The real display of democracy | Daily News


The real display of democracy

Three new foreign ambassadors, who presented their credentials to President Maithripala Sirisena on Monday (November 4), took the opportunity to ask the Sri Lankan leader about his neutrality in the forthcoming Presidential election. Their eagerness towards this month’s election clearly showed the great interest in foreign governments about this democratic exercise in Sri Lanka.

The President said that he decided to be neutral, the moment he took the decision not to contest in the Presidential election. He pointed out that they could easily observe that the current free, fair and peaceful Presidential election campaign reflected the strength of democracy in Sri Lanka. He said that this great democratic characteristic was restored due to broad political transformation that had taken place in the country.

Furthermore, the fact that the Head of the State also holds the Ministry of Defence and controls the police, armed forces and law and order machinery, he could ensure the impartiality and peaceful conduct of election.

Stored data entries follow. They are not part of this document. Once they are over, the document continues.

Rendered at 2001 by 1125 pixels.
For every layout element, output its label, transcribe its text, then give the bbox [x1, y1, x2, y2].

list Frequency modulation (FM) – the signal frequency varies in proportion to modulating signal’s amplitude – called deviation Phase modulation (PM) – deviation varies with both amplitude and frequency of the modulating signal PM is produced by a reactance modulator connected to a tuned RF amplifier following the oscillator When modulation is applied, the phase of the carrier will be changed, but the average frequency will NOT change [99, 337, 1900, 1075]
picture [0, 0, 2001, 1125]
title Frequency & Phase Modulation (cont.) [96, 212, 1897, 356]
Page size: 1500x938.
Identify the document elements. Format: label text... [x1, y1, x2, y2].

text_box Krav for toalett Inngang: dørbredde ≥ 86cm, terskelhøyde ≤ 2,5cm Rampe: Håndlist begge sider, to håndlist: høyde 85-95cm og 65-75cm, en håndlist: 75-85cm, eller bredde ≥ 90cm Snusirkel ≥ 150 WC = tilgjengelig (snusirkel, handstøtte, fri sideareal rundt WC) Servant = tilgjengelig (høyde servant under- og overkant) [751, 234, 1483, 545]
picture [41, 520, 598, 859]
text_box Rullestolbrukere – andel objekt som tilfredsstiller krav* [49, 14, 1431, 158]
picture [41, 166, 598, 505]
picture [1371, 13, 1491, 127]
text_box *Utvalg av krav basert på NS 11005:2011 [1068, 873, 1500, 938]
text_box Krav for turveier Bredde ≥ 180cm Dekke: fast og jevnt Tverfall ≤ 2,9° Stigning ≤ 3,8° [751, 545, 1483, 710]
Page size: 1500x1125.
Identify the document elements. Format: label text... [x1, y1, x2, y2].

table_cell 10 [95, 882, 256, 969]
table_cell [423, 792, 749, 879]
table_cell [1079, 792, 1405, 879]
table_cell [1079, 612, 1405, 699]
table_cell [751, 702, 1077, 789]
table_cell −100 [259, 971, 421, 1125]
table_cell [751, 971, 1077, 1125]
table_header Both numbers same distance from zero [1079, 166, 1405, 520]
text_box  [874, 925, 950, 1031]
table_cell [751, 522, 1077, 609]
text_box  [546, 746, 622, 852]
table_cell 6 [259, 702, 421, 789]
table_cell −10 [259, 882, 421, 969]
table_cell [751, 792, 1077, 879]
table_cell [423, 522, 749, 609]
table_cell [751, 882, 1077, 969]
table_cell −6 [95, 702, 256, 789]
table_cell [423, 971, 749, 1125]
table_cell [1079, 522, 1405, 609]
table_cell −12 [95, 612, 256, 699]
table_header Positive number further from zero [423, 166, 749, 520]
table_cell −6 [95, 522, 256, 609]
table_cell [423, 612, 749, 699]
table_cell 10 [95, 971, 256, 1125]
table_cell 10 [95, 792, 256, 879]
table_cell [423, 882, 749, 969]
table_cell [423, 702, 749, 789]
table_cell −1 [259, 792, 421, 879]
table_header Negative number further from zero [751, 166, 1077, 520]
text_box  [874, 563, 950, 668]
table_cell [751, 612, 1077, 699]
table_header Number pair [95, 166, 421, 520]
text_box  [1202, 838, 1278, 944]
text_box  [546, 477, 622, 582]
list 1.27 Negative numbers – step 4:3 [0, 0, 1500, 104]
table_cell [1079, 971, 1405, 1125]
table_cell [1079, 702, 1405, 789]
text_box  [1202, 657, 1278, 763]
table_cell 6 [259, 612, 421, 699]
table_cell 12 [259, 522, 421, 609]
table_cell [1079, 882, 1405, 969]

Although, the National Elections Commission stated that over one thousand complaints have been lodged with regard to the Presidential election, only a handful of them could be listed as violent incidents. There were no fatalities and these were minor scuffles between different party supporters.

Peaceful conduct of elections

The moment reports of scuffles were received, the police have taken swift action to prevent escalation of clashes. Police sources confirmed that there were no interference by ministers and other politicians because they all were aware that President Sirisena had given strict instructions to ensure peaceful conduct of elections and prevent violent incidents and malpractices.

When President Sirisena announced his neutrality at the presidential election, he had temporarily stepped down from the SLFP’s leadership and appointed the party’s former General Secretary Prof. Rohana Lakshman Piyadasa as the acting Chairman of the party. “President Maithripala Sirisena’s decision to temporarily step down as the SLFP’s Chairman was made in good faith. He wants this Presidential Election to be fair and peaceful. In my view this is a good example for everyone,” SLFP General Secretary Dayasiri Jayasekara said.

President Sirisena completes the tenth month of his fifth year of Presidency tomorrow (November 9) and this is an occasion to take a retrospective look at the achievements and failures and to understand the reasons for failures.

At the time of completion of 3 years of Yahapalana Government, President Sirisena said, “Some asks me whether I am pleased with what I did during the last three years. Without hesitation and clearly I can respond that I am a happy and a satisfied man with what we achieved during that period.”

Although yahapalana government could not complete its 5 year term as President’s Sri Lanka Freedom Party (SLFP) withdrew itself in the third year, the end of yahapalanaya does not mean the achievements of the last four and half years should be underestimated.

Some of the major achievements are firmly established in an irreversible manner. For example, strengthening of democratic institutions, establishment of independent councils, media freedom, judiciary independence and last but not the least, the curtailment of executive presidency powers and devolve them to the parliament are some of the solid achievement of the yahapalanaya. This was significant as two former Presidents came to power, agreeing to transfer the executive power to the parliament, but they did not fulfill that promise.

One of the first things that President Sirisena did as soon as he was elected was to transfer as many as powers possible to the Parliament and, establish the Constitutional Council and the independent commissions through the 19th amendment to the Constitution. Though he wanted to de-centralize more powers of the Executive Presidency, he had to drop that idea as the Supreme Court stated that according to the constitution there should be a national referendum for that exercise.

Last year, the President said the government had been able to achieve much for the benefit of common people and the country though those achievements could not be felt tangibly by the people immediately. “We have been able to launch a mission to eradicate fraud and corruption by introducing the measures for transparency, good governance, human rights and civil liberties of people and democracy. What we introduced were the basic needs for a society to function ensuring the rights of people,” he pointed out.

Independent commissions

Establishment of the independent commissions was the biggest victory for the democracy of this country. Intellectuals, civil society leaders, political parties of this country had fought for nearly 40 years for the establishment of independent commissions which will ensure checks and balances. The most important commission is the independent election commission introduced by the 19th Amendment to the Constitution. By establishing independent commissions such as the police, public service, human rights and auditing, a firm foundation for regaining Sri Lanka’s place in the democratic world was laid.

Ensuring media freedom and right to information were foremost among the promises given to the people when rallying them towards the January 8 change. These two have now become a reality. This, indeed is a great achievement as freedom of expression is a right that is essential for the progress of the country and the society.

However, one has to acknowledge that there were some failures and omissions too during this period. The biggest failure of the government in the last 4 years is the inability to take forward its crusade against bribery, fraud and corruption. Due to various reasons, the government failed to take legal action against culprits responsible for the Central Bank Bond fraud and several other issues of bribery and corruption in the past.

When weighing the achievements and failures, it is also necessary to give considerations to the challenges and problems that caused those failures. When an impartial study is taken on President Maithripala’s tenure on the eve of the most important democratic exercise of electing his successor, full credit must be given to President Sirisena for strengthening democratic institutions that ensure free, fair and peaceful elections.